Wednesday, 28 November 2012

Solastgia by Mardi Sands


Long time Wandoan resident Mardi Sands has captured the current state of her community caught at a time of rapid change with alarming clarity in this brilliantly sad poem, Solastalgia.
Wandoan is my closest town, Mardi has recorded all too accurately the sense of loss of a community that once was a major beef cattle centre transforming beyond the control of locals to coal & gas. 
Solastalgia * by Mardi Sands
(* Feeling homesick when at home) 
My town is under siege by columns
of clean white vehicles
large black numbers stamped on their doors
flying flags and with piercing beep beep beep
reversing over our lives.
Shops replaced with offices with names
of coal and gas
their HQ in far capital cities or foreign countries
making decisions on our lives. 
Three offices – one grocery shop – the ratio is wrong 
The Post Master who cheerfully delivers
letters addressed to “Grandma Jones”
and knows the secretaries of all the organisations
in six months has  lost fifty addresses. 
There’s talk he will retire 
Friends have fled, tourists pass us by,
replaced by uniforms fluoro red and yellow
The friend who yelled ‘Hi Mardi’ across the street
has left to work with strangers, his house rented
cars clutter the driveway, weeds replace his roses. 
Drive in – drive out have no time to care. 
On Sunday we stood outside the Church
and talked of this and that and who needed help.
The building is going to the Historical Society
We are trying to decide what to do with the font
given in memory of my children’s grand-father. 
For sixty years friends met at the Show – cattle horses cakes fun of the fair
I stand in the sun and help the kids with their ponies
encourage the shy, quieten the fractious.
The judge says ‘I like coming here, the kids are great.’
But will there be a Show next year? 
fewer volunteers growing older 
Clubs merge in the hope of survival
The CWA rooms are closed
The library cluttered with tomes
of  EIS’s and progress reports with maps of
‘proposed development’ 
School buses now stand silent
Not enough children to keep them rolling
The school itself a shadow
The future unclear 
The town has surrendered its spirit.

7 comments:

  1. Well said Mardi.
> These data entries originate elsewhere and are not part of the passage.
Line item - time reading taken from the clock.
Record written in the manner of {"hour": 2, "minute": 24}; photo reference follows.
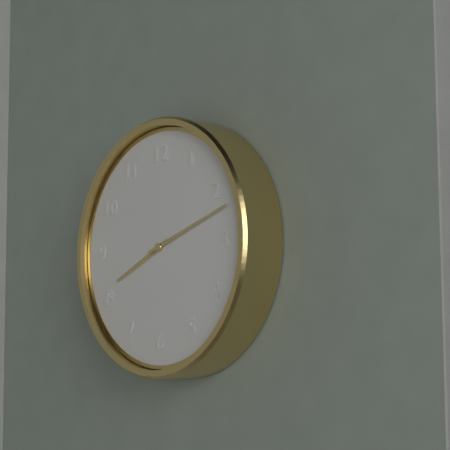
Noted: {"hour": 8, "minute": 12}
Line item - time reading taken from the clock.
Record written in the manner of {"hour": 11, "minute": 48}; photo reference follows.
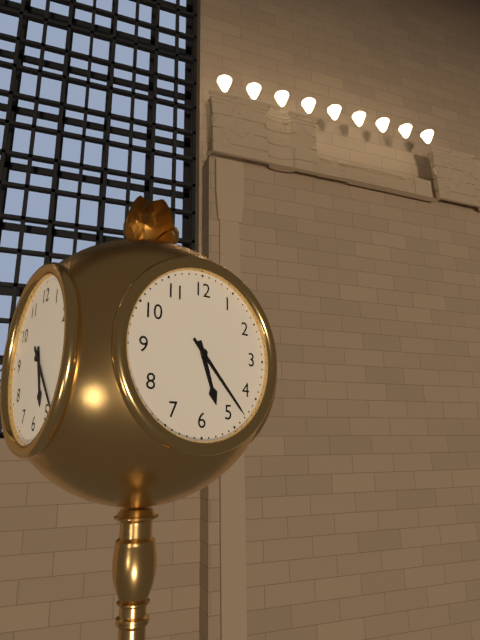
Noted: {"hour": 5, "minute": 23}
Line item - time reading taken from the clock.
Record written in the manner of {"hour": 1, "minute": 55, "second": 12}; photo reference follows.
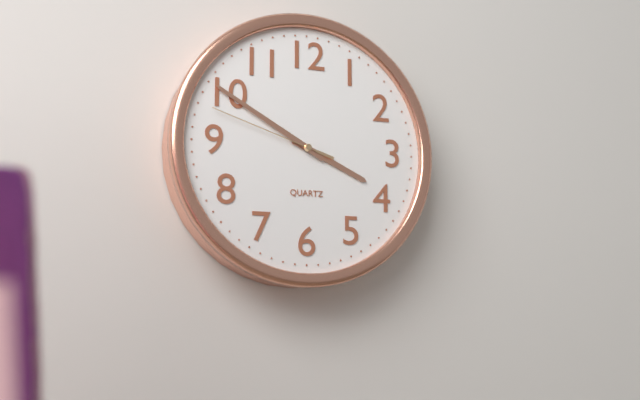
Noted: {"hour": 3, "minute": 50, "second": 48}
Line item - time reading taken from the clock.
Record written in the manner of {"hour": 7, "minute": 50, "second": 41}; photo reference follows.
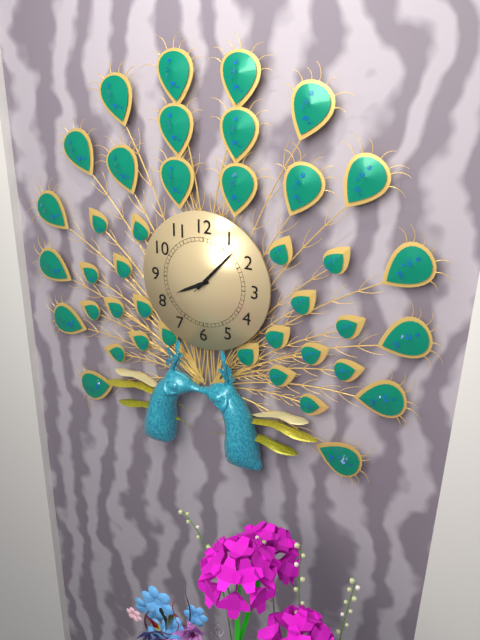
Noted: {"hour": 8, "minute": 7, "second": 7}
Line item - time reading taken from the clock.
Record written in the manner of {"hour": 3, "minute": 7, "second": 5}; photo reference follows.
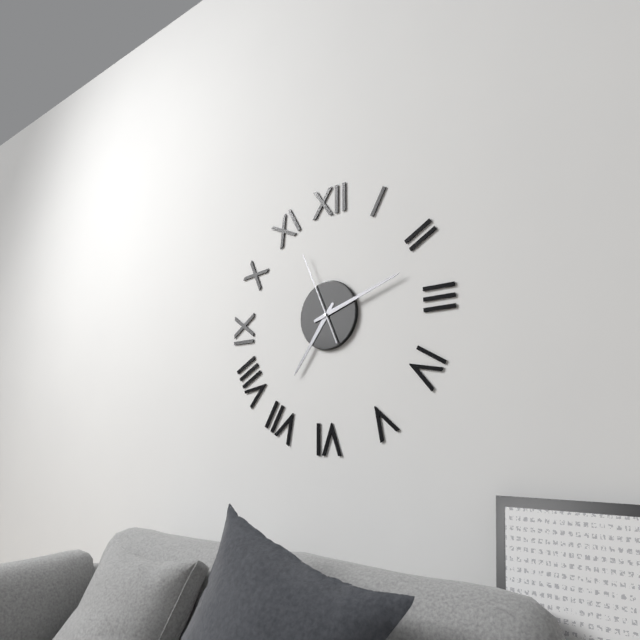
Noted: {"hour": 7, "minute": 12, "second": 56}
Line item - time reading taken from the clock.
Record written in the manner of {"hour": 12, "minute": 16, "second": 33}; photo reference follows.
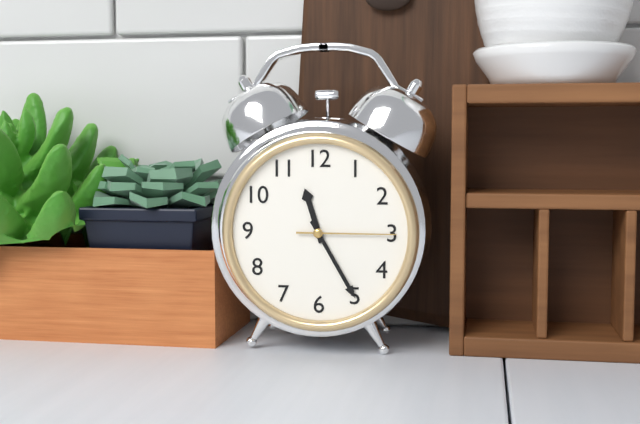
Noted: {"hour": 11, "minute": 25, "second": 15}
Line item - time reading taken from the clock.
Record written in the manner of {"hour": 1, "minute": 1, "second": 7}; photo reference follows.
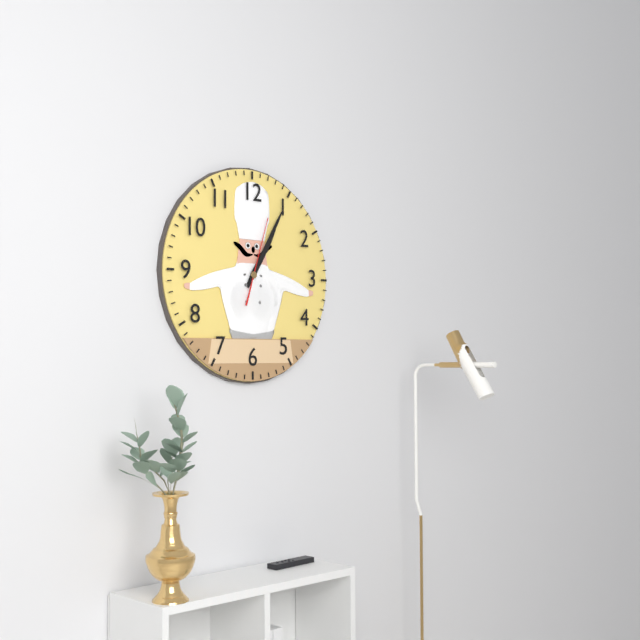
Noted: {"hour": 1, "minute": 5, "second": 3}
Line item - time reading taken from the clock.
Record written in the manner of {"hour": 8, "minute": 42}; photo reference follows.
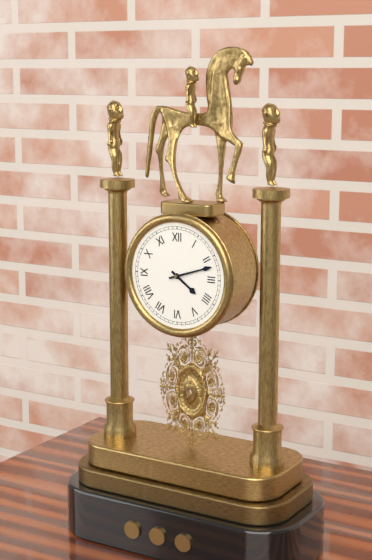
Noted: {"hour": 4, "minute": 12}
Many people don't realise the impacts of these huge CSG / LNG projects on people's lives. We are told to put up with it, get on with it. Here in Gladstone lives have been wrecked, seafood businesses have gone broke, the harbour has become a polluted toxic waterway, but hey it's all for the greater good and an industry built on a bubble which might not last long before it gets pricked by rapidly falling international prices and sharply rising construction costs for the LNG plants.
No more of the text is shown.